There’s something a bit off with this formulation though: the evidence needs to be represented as multiple pieces of evidence: the words $w_1,\dots,w_n$ . No problem! We can do that and Bayes Theorem still holds. We can also change hypothesis $H$ to a class $\text{Spam}$ .

$p(\text{Spam}|w_1,\dots,w_n) = \displaystyle\frac{p(w_1,\dots,w_n|\text{Spam})p(\text{Spam})}{p(w_1,\dots,w_n)}$

Excellent! We can use a conditional probability formula to expand out the numerator.

$p(\text{Spam}|w_1,\dots,w_n) = \displaystyle\frac{p(w_1|w_2,\dots,w_n,\text{Spam})p(w_2|w_3,\dots,w_n,\text{Spam})\dots p(w_{n-1}|w_n,\text{Spam})p(\text{Spam})}{p(w_1,\dots,w_n)}$

Not only does this look messy, it’s also quite messy to compute! Let’s think about the first term: $p(w_1|w_2,\dots,w_n,\text{Spam})$ . This is the probability of finding the first word, given all of the other words and given that the email is spam. This is really difficult to compute if we have a lot of words!

Naive Bayes Assumption

To help us with that equation, we can make an assumption called the Naive Bayes assumption to help us with the math, and eventually the code. The assumption is that each word is independent of all other words. In reality, this is not true!Knowing what words come before/after do influence the next/previous word! However, making this assumption greatly simplifies the math and, in practice, works well! This assumption is why this technique is called Naive Bayes. So after making that assumption, we can break down the numerator into the following.

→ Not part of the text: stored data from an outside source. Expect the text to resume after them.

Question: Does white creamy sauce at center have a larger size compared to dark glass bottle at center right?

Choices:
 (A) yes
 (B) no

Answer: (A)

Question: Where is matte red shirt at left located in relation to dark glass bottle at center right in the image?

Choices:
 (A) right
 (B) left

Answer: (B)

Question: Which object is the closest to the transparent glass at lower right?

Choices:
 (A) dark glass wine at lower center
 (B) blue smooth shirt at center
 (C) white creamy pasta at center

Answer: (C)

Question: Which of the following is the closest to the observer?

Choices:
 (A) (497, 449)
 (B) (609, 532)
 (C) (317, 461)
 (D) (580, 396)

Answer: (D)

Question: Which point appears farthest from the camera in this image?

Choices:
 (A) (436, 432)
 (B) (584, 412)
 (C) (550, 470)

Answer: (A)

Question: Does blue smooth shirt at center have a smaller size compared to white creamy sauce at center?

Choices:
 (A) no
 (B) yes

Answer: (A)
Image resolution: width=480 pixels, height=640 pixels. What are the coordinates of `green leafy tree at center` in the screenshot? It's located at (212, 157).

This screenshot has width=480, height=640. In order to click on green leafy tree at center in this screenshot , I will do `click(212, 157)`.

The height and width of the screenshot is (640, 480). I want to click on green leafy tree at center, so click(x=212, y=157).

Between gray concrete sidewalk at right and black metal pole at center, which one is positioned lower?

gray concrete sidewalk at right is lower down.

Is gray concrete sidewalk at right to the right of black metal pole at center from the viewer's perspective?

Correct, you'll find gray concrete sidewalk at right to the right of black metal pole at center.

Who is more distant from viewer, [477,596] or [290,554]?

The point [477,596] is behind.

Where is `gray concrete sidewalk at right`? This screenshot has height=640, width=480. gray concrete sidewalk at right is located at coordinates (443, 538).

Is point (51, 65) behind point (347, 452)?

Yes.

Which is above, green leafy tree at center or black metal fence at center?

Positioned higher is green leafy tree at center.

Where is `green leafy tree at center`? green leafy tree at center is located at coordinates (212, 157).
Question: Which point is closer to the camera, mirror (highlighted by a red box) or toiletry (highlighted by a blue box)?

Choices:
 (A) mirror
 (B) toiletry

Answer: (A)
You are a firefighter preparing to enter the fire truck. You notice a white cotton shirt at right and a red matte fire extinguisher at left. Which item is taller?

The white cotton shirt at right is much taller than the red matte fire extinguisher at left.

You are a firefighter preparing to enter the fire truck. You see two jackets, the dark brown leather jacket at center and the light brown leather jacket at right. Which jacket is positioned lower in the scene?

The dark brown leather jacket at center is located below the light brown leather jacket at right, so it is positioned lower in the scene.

$p(\text{Spam}|w_1,\dots,w_n) = \displaystyle\frac{p(w_1|\text{Spam})p(w_2|\text{Spam})\dots p(w_n|\text{Spam})p(\text{Spam})}{p(w_1,\dots,w_n)}$

This looks better! Now we can interpret a term $p(w_1|\text{Spam})$ to mean the probability of finding word $w_1$ in a spam email. We can use a notational shorthand to symbolize product ( $\Pi$ ).

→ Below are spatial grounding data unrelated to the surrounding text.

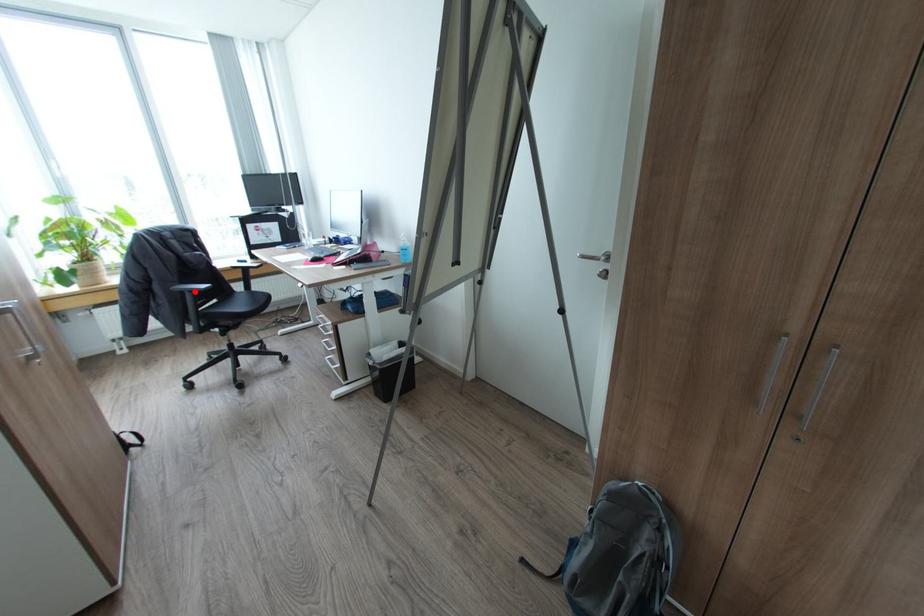
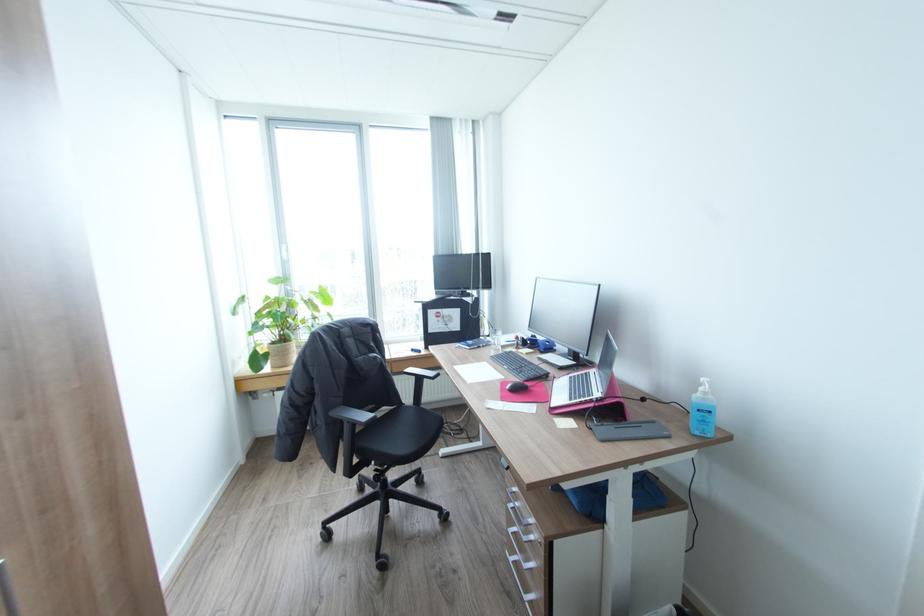
Question: I am providing you with two images of the same scene from different viewpoints. A red point is marked on the first image. Can you still see the location of the red point in image 2?

Choices:
 (A) Yes
 (B) No

Answer: (A)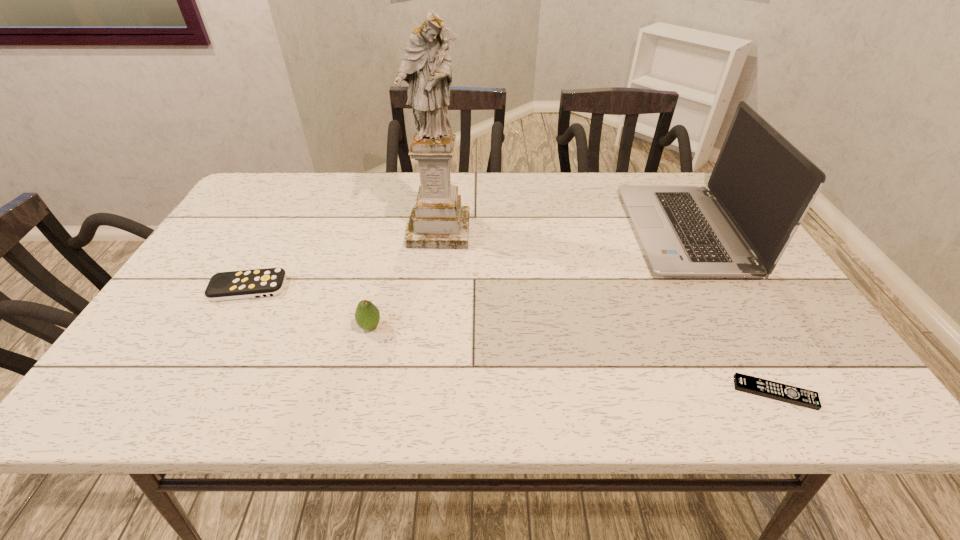
Where is `laptop computer at the right edge`? This screenshot has width=960, height=540. laptop computer at the right edge is located at coordinates (761, 187).

At what (x,y) coordinates should I click in order to perform the action: click on remote control present at the right edge. Please return your answer as a coordinate pair (x, y). Looking at the image, I should click on (769, 389).

This screenshot has height=540, width=960. What are the coordinates of `object positioned at the far right corner` in the screenshot? It's located at (761, 187).

Image resolution: width=960 pixels, height=540 pixels. Identify the location of object situated at the near right corner. pos(769,389).

This screenshot has width=960, height=540. I want to click on free point at the far edge, so click(x=608, y=184).

Find the location of a particular element. This screenshot has width=960, height=540. free spot at the left edge of the desktop is located at coordinates (239, 221).

This screenshot has width=960, height=540. In order to click on vacant region at the right edge of the desktop in this screenshot , I will do `click(734, 325)`.

Image resolution: width=960 pixels, height=540 pixels. In the image, there is a desktop. Find the location of `free space at the far left corner`. free space at the far left corner is located at coordinates (284, 210).

Locate an element on the screen. This screenshot has width=960, height=540. free space at the near left corner is located at coordinates (127, 388).

At what (x,y) coordinates should I click in order to perform the action: click on vacant space that is in between the third tallest object and the tallest object. Please return your answer as a coordinate pair (x, y). The image size is (960, 540). Looking at the image, I should click on (404, 279).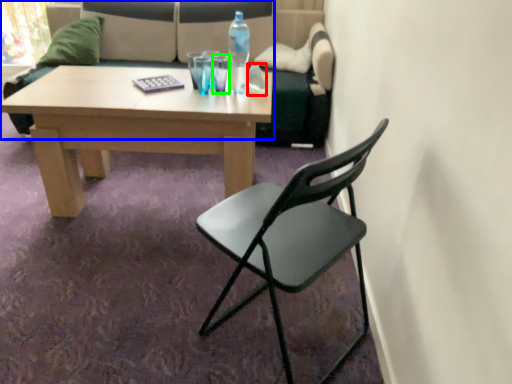
Question: Which is farther away from towel/napkin (highlighted by a red box)? studio couch (highlighted by a blue box) or coffee cup (highlighted by a green box)?

Choices:
 (A) studio couch
 (B) coffee cup

Answer: (A)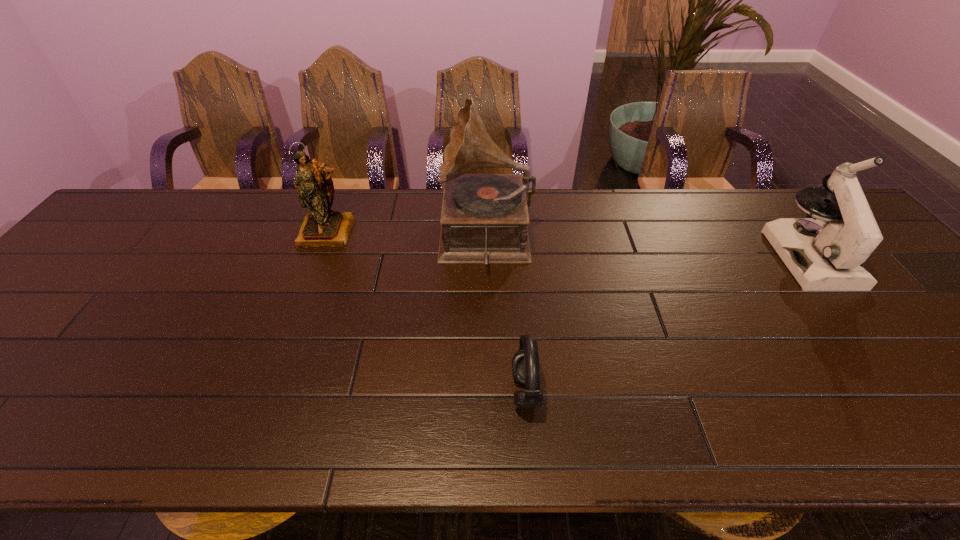
You are a GUI agent. You are given a task and a screenshot of the screen. Output one action in this format:
    pyautogui.click(x=<x>, y=<y>)
    Task: Click on the tallest object
    
    Given the screenshot: What is the action you would take?
    pyautogui.click(x=484, y=217)

Locate an element on the screen. microscope is located at coordinates (824, 252).

Identify the location of the leftmost object. (322, 227).

This screenshot has width=960, height=540. In order to click on the nearest object in this screenshot , I will do `click(525, 364)`.

Identify the location of the shortest object. (525, 364).

Identify the location of vacant region located from the horn of the record player. (371, 240).

The width and height of the screenshot is (960, 540). I want to click on free space located from the horn of the record player, so click(x=384, y=240).

Identify the location of free region located 0.220m from the horn of the record player. This screenshot has height=540, width=960. (363, 240).

At what (x,y) coordinates should I click in order to perform the action: click on free location located 0.360m at the eyepiece of the microscope. Please return your answer as a coordinate pair (x, y). Looking at the image, I should click on (941, 423).

What are the coordinates of `free spot located on the front-facing side of the figurine` in the screenshot? It's located at (302, 300).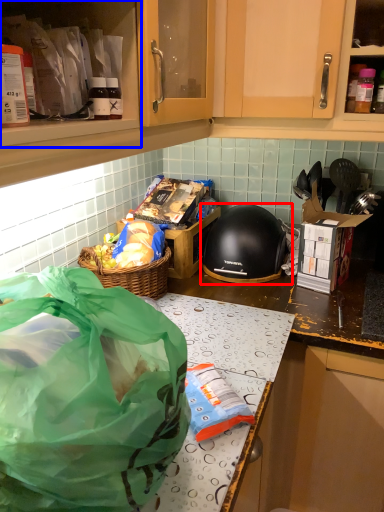
Question: Which object is closer to the camera taking this photo, helmet (highlighted by a red box) or cabinetry (highlighted by a blue box)?

Choices:
 (A) helmet
 (B) cabinetry

Answer: (B)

$p(\text{Spam}|w_1,\dots,w_n) = \displaystyle\frac{p(\text{Spam})\displaystyle\prod_{i=1}^np(w_i|\text{Spam})}{p(w_1,\dots,w_n)}$

This is the Naive Bayes formulation! This returns the probability that an email message is spam given the words in that email. For text classification, however, we need an actually label, not a probability, so we simply say that an email is spam if $p(\text{Spam}|w_1,\dots,w_n)$ is greater than 50%. If not, then it is not spam. In other words, we choose “spam” or “ham” based on which one of these two classes has the higher probability! Actually, we don’t need probabilities at all. We can forget about the denominator since its only purpose is to scale the numerator.

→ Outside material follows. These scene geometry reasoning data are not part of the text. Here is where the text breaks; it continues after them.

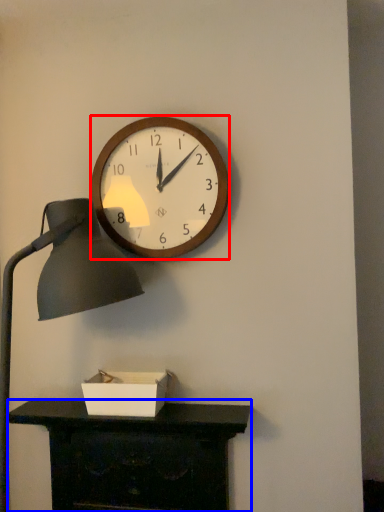
Question: Which of the following is the farthest to the observer, wall clock (highlighted by a red box) or desk (highlighted by a blue box)?

Choices:
 (A) wall clock
 (B) desk

Answer: (A)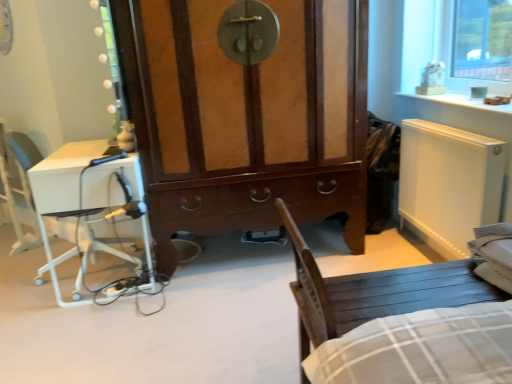
Question: From a real-world perspective, is wooden chair at lower right located beneath white plastic armchair at left?

Choices:
 (A) no
 (B) yes

Answer: (B)

Question: Is wooden chair at lower right smaller than white plastic armchair at left?

Choices:
 (A) yes
 (B) no

Answer: (B)

Question: Considering the relative sizes of wooden chair at lower right and white plastic armchair at left in the image provided, is wooden chair at lower right wider than white plastic armchair at left?

Choices:
 (A) yes
 (B) no

Answer: (A)

Question: Could you tell me if wooden chair at lower right is turned towards white plastic armchair at left?

Choices:
 (A) no
 (B) yes

Answer: (A)

Question: Considering the relative sizes of wooden chair at lower right and white plastic armchair at left in the image provided, is wooden chair at lower right shorter than white plastic armchair at left?

Choices:
 (A) no
 (B) yes

Answer: (B)

Question: From a real-world perspective, relative to white glossy desk at left, is brown wood cabinet at center vertically above or below?

Choices:
 (A) below
 (B) above

Answer: (B)

Question: Considering the positions of brown wood cabinet at center and white glossy desk at left in the image, is brown wood cabinet at center wider or thinner than white glossy desk at left?

Choices:
 (A) wide
 (B) thin

Answer: (A)

Question: From the image's perspective, is brown wood cabinet at center above or below white glossy desk at left?

Choices:
 (A) above
 (B) below

Answer: (A)

Question: Which is correct: brown wood cabinet at center is inside white glossy desk at left, or outside of it?

Choices:
 (A) inside
 (B) outside

Answer: (B)

Question: Is white matte radiator at right bigger or smaller than brown wood cabinet at center?

Choices:
 (A) small
 (B) big

Answer: (A)

Question: Relative to brown wood cabinet at center, is white matte radiator at right in front or behind?

Choices:
 (A) behind
 (B) front

Answer: (B)

Question: Is white matte radiator at right wider or thinner than brown wood cabinet at center?

Choices:
 (A) wide
 (B) thin

Answer: (B)

Question: From a real-world perspective, is white matte radiator at right positioned above or below brown wood cabinet at center?

Choices:
 (A) above
 (B) below

Answer: (B)

Question: Is white glossy desk at left wider or thinner than brown wood cabinet at center?

Choices:
 (A) wide
 (B) thin

Answer: (B)

Question: In the image, is white glossy desk at left positioned in front of or behind brown wood cabinet at center?

Choices:
 (A) front
 (B) behind

Answer: (B)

$p(\text{Spam}|w_1,\dots,w_n) \propto p(\text{Spam})\displaystyle\prod_{i=1}^np(w_i|\text{Spam})$

(where $\propto$ signifies proportional to) That’s one extra thing we don’t have to compute! In this instance, we pick whichever class has the higher score since this is not a true probability anymore.

Numerical Stability

There’s one extra thing we’re going to do to help us with numerical stability. If we look at the numerator, we see we’re multiplying many probabilities together. If we do that, we could end up with really small numbers, and our computer might round down to zero! To prevent this, we’re going to look at the log probability by taking the log of each side. Using some properties of logarithms, we can manipulate our Naive Bayes formulation.

$\begin{align*} \log p(\text{Spam}|w_1,\dots,w_n) &\propto \log p(\text{Spam})\displaystyle\prod_{i=1}^np(w_i|\text{Spam})\\ \log p(\text{Spam}|w_1,\dots,w_n) &\propto \log p(\text{Spam}) + \log \displaystyle\prod_{i=1}^np(w_i|\text{Spam})\\ \log p(\text{Spam}|w_1,\dots,w_n) &\propto \log p(\text{Spam}) + \displaystyle\sum_{i=1}^n \log p(w_i|\text{Spam}) \end{align*}$

Now we’re dealing with additions of log probabilities instead of multiplying many probabilities together! Since log has really nice properties (monotonicity being the key one), we can still take the highest score to be our prediction, i.e., we don’t have to “undo” the log!